Sonntag, 5. Februar 2012

Kiezkonzert

Das Phänomen der Gentrifizierung ist in allen großen Städten vorzufinden. So sammeln sich gemeinhin die Jüngeren und Gutverdienenden in den angesagten Stadteilen an, genießen den speziellen Flair des Viertels und drängen doch gleichzeitig die einstigen Bewohner in die Randbezirke zurück. War in meiner alten Heimat Berlin am Prenzlauer Berg quasi im Zeitraffer mitzuverfolgen - die Substituierung der Ost-Berliner-Eckkneipen durch Latte-Macchiato-Cafés, Asia-Restaurants oder Yoga-Studios ist legendär. Hier in Brüssel ist alles ein bisschen durchmischter, da sich die Stadt ja sowieso nicht als Gesamtzusammenhang, sondern als Ansammlung von 19 Gemeinden versteht. Dennoch gibt es sie hier natürlich auch: die Gegend, in der alles ein bisschen hipper und schicker und teurer ist ... oder zumindest sein will. Und wenn man in einer solchen Gegend dann an einem Samstagabend zufällig in einer Kneipe landet, die noch aus der Kiezvergangenheit stammt, dann hat man ganz kurz das Gefühl in eine Parallelwelt einzutauchen. Diese wird bewohnt von Paaren jenseits der 60, die sich gerade für 15 Euro ein 3-Gänge-Menü einverleibt haben und sich jetzt selig grinsend mit der Flasche Rotwein auf dem Tisch auf der Eckbank zurcklehnen und dem Konzert der Furious Four lauschen.
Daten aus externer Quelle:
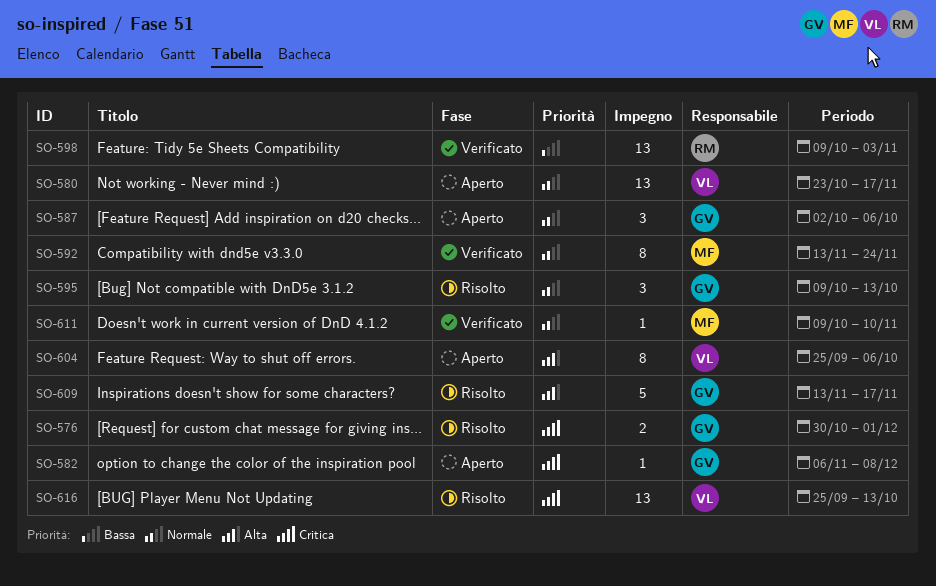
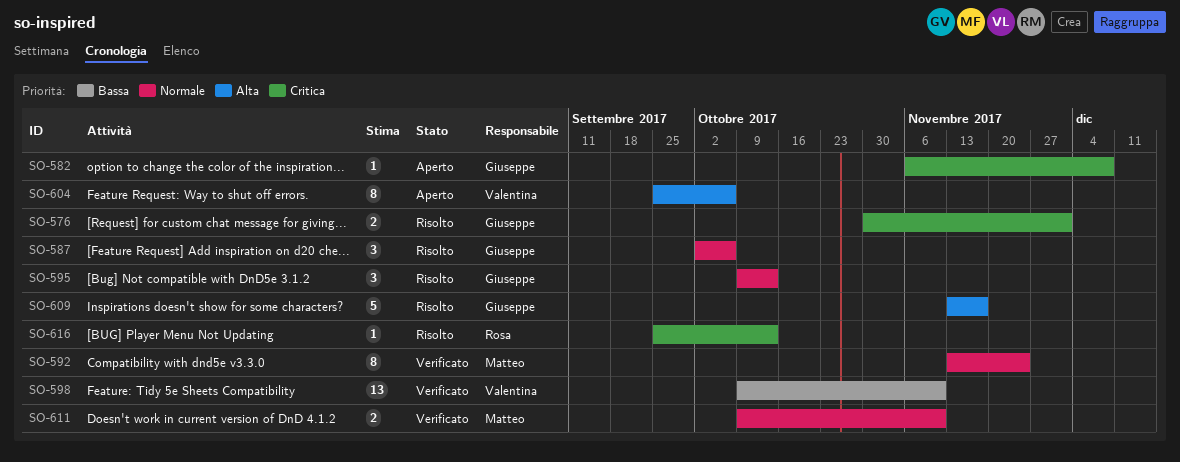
SO-580: present -> none
SO-587, status: Aperto -> Risolto
SO-598, owner: Rosa -> Valentina
SO-598, due: Nov 3 -> Nov 10
SO-611, estimate: 1 -> 2
SO-616, owner: Valentina -> Rosa
SO-616, estimate: 13 -> 1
Musik aus den 60ern steht auf dem Flyer. Ein paar wenige tanzen und mindestens drei Hunde laufen von Tisch zu Tisch und werden gehätschelt. Die Protagonisten selbst haben die 60er-Jahre wahrscheinlich schon Autofahrend erlebt. Rocken aber, was das Zeug hält. War super. Wir waren augenscheinlich die einzigen, die sonst nicht da sind, wurden aber mit Kopfnicken von allen Seiten anstandslos in die Kneipencommunity integriert. Nach ein paar Bier am Tresen, wurden wir von der Besitzerin zum nächsten Konzert am 3. März eingeladen. Ist eingetragen.Und dann ging's wieder raus ins richtige Leben .. oder einfach in die andere Parallelwelt?